My syslog seems to be reporting an equal number of errors of the following:
Quote:
hid-generic 0003:0A5C:4502.0005: can't reset device, 0000:00:1d.0-1.5.1/input0, status -32
|
Here is my /var/log/syslog pastebin
http://pastebin.com/8nGExtEr
/var/log/dmesg has an MCE hardware error, CMCI Storm and ACPI warning
Quote:
[ 3.809619] mce: [Hardware Error]: Machine check events logged
[ 3.809843] mce: [Hardware Error]: Machine check events logged
[ 3.838073] devtmpfs: mounted
[ 3.839240] Freeing unused kernel memory: 1272k freed
[ 3.839605] Write protecting the kernel read-only data: 16384k
[ 3.840932] Freeing unused kernel memory: 552k freed
[ 3.842410] Freeing unused kernel memory: 792k freed
[ 3.881006] CMCI storm detected: switching to poll mode
[ 4.593463] loop: module loaded
[ 4.736720] udevd[194]: starting version 182
[ 5.441489] microcode: CPU0 sig=0x20652, pf=0x2, revision=0x9
[ 5.455270] microcode: CPU1 sig=0x20652, pf=0x2, revision=0x9
[ 5.455485] microcode: CPU2 sig=0x20652, pf=0x2, revision=0x9
[ 5.455749] microcode: CPU3 sig=0x20652, pf=0x2, revision=0x9
[ 5.456025] microcode: Microcode Update Driver: v2.00 <tigran@aivazian.fsnet.co.uk>, Peter Oruba
[ 5.699829] ACPI Warning: 0x0000000000000828-0x000000000000082f SystemIO conflicts with Region \PMRG 1 (20130328/utaddress-251)
[ 5.700289] ACPI: If an ACPI driver is available for this device, you should use it instead of the native driver
[ 5.700649] ACPI Warning: 0x0000000000000540-0x000000000000054f SystemIO conflicts with Region \GPS1 1 (20130328/utaddress-251)
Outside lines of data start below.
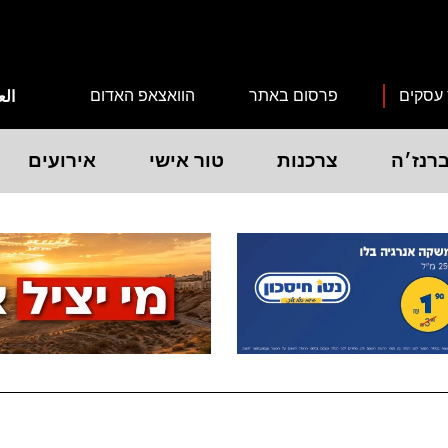
 עסקים
פרסום באתר
הוואצאפ האדום
الع
רנז׳ה
צרכנות
טור אישי
אירועים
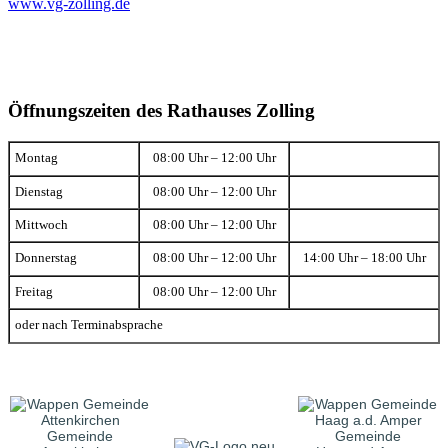
www.vg-zolling.de
Öffnungszeiten des Rathauses Zolling
Montag
08:00 Uhr – 12:00 Uhr
Dienstag
08:00 Uhr – 12:00 Uhr
Mittwoch
08:00 Uhr – 12:00 Uhr
Donnerstag
08:00 Uhr – 12:00 Uhr
14:00 Uhr – 18:00 Uhr
Freitag
08:00 Uhr – 12:00 Uhr
oder nach Terminabsprache
Gemeinde
Gemeinde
[ 5.701107] ACPI: If an ACPI driver is available for this device, you should use it instead of the native driver
[ 5.701466] ACPI Warning: 0x0000000000000530-0x000000000000053f SystemIO conflicts with Region \GPS1 1 (20130328/utaddress-251)
[ 5.701921] ACPI Warning: 0x0000000000000530-0x000000000000053f SystemIO conflicts with Region \GPS0 2 (20130328/utaddress-251)
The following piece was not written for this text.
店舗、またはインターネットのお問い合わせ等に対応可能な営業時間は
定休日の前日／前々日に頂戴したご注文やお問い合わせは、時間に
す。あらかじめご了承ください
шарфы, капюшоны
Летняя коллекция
[ 5.702374] ACPI: If an ACPI driver is available for this device, you should use it instead of the native driver
[ 5.702734] ACPI Warning: 0x0000000000000500-0x000000000000052f SystemIO conflicts with Region \GPS1 1 (20130328/utaddress-251)
[ 5.703188] ACPI Warning: 0x0000000000000500-0x000000000000052f SystemIO conflicts with Region \GPS0 2 (20130328/utaddress-251)
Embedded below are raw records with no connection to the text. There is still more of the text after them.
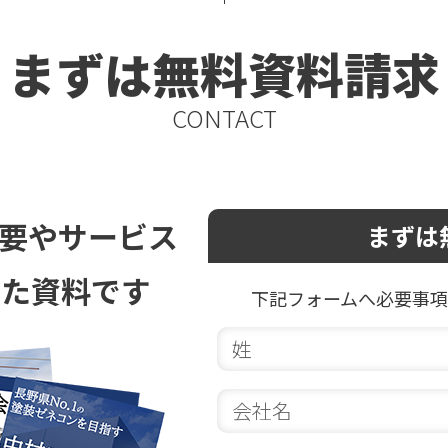
まずは無料資料請求
CONTACT
要やサービス
まずは
した資料です
下記フォームへ必要事項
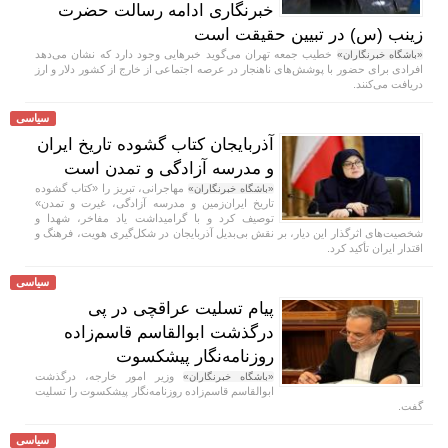
خبرنگاری ادامه رسالت حضرت
زینب (س) در تبیین حقیقت است
خطیب جمعه تهران می‌گوید خبر‌هایی وجود دارد که نشان می‌دهد
«باشگاه خبرنگاران»
افرادی برای حضور با پوشش‌های ناهنجار در عرصه اجتماعی از خارج از کشور دلار و ارز
دریافت می‌کنند.
سیاسی
آذربایجان کتاب گشوده تاریخ ایران
و مدرسه آزادگی و تمدن است
مهاجرانی، تبریز را «کتاب گشوده
«باشگاه خبرنگاران»
تاریخ ایران‌زمین و مدرسه آزادگی، غیرت و تمدن»
توصیف کرد و با گرامیداشت یاد مفاخر، شهدا و
شخصیت‌های اثرگذار این دیار، بر نقش بی‌بدیل آذربایجان در شکل‌گیری هویت، فرهنگ و
اقتدار ایران تأکید کرد.
سیاسی
پیام تسلیت عراقچی در پی
درگذشت ابوالقاسم قاسم‌زاده
روزنامه‌نگار پیشکسوت
وزیر امور خارجه، درگذشت
«باشگاه خبرنگاران»
ابوالقاسم قاسم‌زاده روزنامه‌نگار پیشکسوت را تسلیت
گفت.
سیاسی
[ 5.703641] ACPI: If an ACPI driver is available for this device, you should use it instead of the native driver
|
Here is the entire /var/log/dmesg pastebin
http://pastebin.com/iGNvRfEX
What I've Tried So Far:
I'm not all that familiar with hardware problems but here is what I have done:
-Physically inspected the motherboard - no swollen capacitors or any obvious problems there.
-I have disconnected the bluetooth dongle and CD/DVD/BD drive to simplify trouble shooting a bit.
-I have tried swapping out the RAM with some spare Crucial DDR3 240 pin 1333Hz RAM - This RAM is known to be functional and comes from a recent RAM upgrade of another computer.
-I ran check disk from gparted on the current Samsung HDD without problems.
-I have changed the SATA HDD cable
-I noted that the CPU was 150-160 F on all 4 cores after a fresh boot so I replaced the arctic silver and it boots up at under 100 degrees F on all 4 cores.